While SCD-Tron demonstrated promising results in detecting early cognitive decline, several limitations should be acknowledged. First, our study was based on a specific dataset from a single healthcare system, which may limit the model’s applicability to other populations from other healthcare systems. Furthermore, SCD-Tron primarily focused on text data, which limits its ability to integrate other valuable data modalities, such as imaging or biomarkers, that could provide a more comprehensive assessment of cognitive decline.

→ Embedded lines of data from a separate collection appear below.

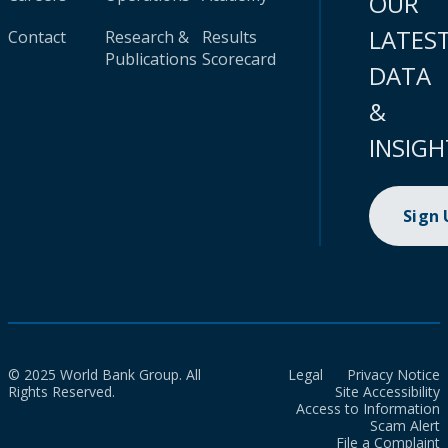
OUR
LATES
Contact
Research &
Results
Publications
Scorecard
DATA
&
INSIGH
Sign
© 2025 World Bank Group. All
Legal
Privacy Notice
Rights Reserved.
Site Accessibility
Access to Information
Scam Alert
File a Complaint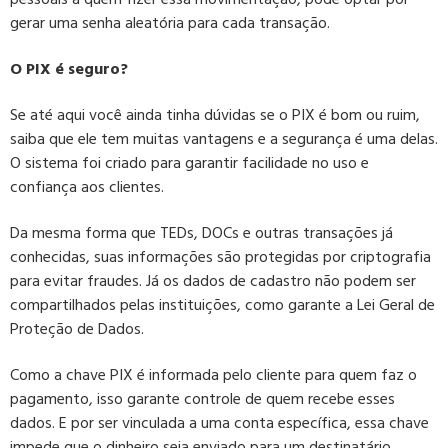
gerar uma senha aleatória para cada transação.
O PIX é seguro?
Se até aqui você ainda tinha dúvidas se o PIX é bom ou ruim,
saiba que ele tem muitas vantagens e a segurança é uma delas.
O sistema foi criado para garantir facilidade no uso e
confiança aos clientes.
Da mesma forma que TEDs, DOCs e outras transações já
conhecidas, suas informações são protegidas por criptografia
para evitar fraudes. Já os dados de cadastro não podem ser
compartilhados pelas instituições, como garante a Lei Geral de
Proteção de Dados.
Como a chave PIX é informada pelo cliente para quem faz o
pagamento, isso garante controle de quem recebe esses
dados. E por ser vinculada a uma conta específica, essa chave
impede que o dinheiro seja enviado para um destinatário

Future work will focus on expanding the scope of SCD-Tron to incorporate multi-modal data, such as MRI scans or genetic information, to improve detection accuracy. Additionally, we plan to extend the model’s validation to broader and more diverse patient populations across different healthcare systems to ensure its robustness and generalizability.

6. Conclusion

In this paper, we present SCD-Tron, a novel approach for the early detection of cognitive decline using unstructured clinical notes from real-world electronic health records (EHR). By leveraging the power of large-scale clinical language models, SCD-Tron is designed to detect early signs of Subjective Cognitive Decline (SCD), a critical precursor to Alzheimer’s disease. Our approach adapts state-of-the-art clinical language models to handle the complexities of unstructured clinical data, providing a robust tool for early diagnosis and intervention. Additionally, the integration of SHAP for model interpretability enhances the transparency of predictions, offering clinicians valuable insights into the factors influencing the models decisions. This combination of advanced modeling and explainability makes SCD-Tron a trustworthy and impactful tool for clinical practice.

Acknowledgments

This study was funded by NIH-NIA R44AG081006 and R01AG080429.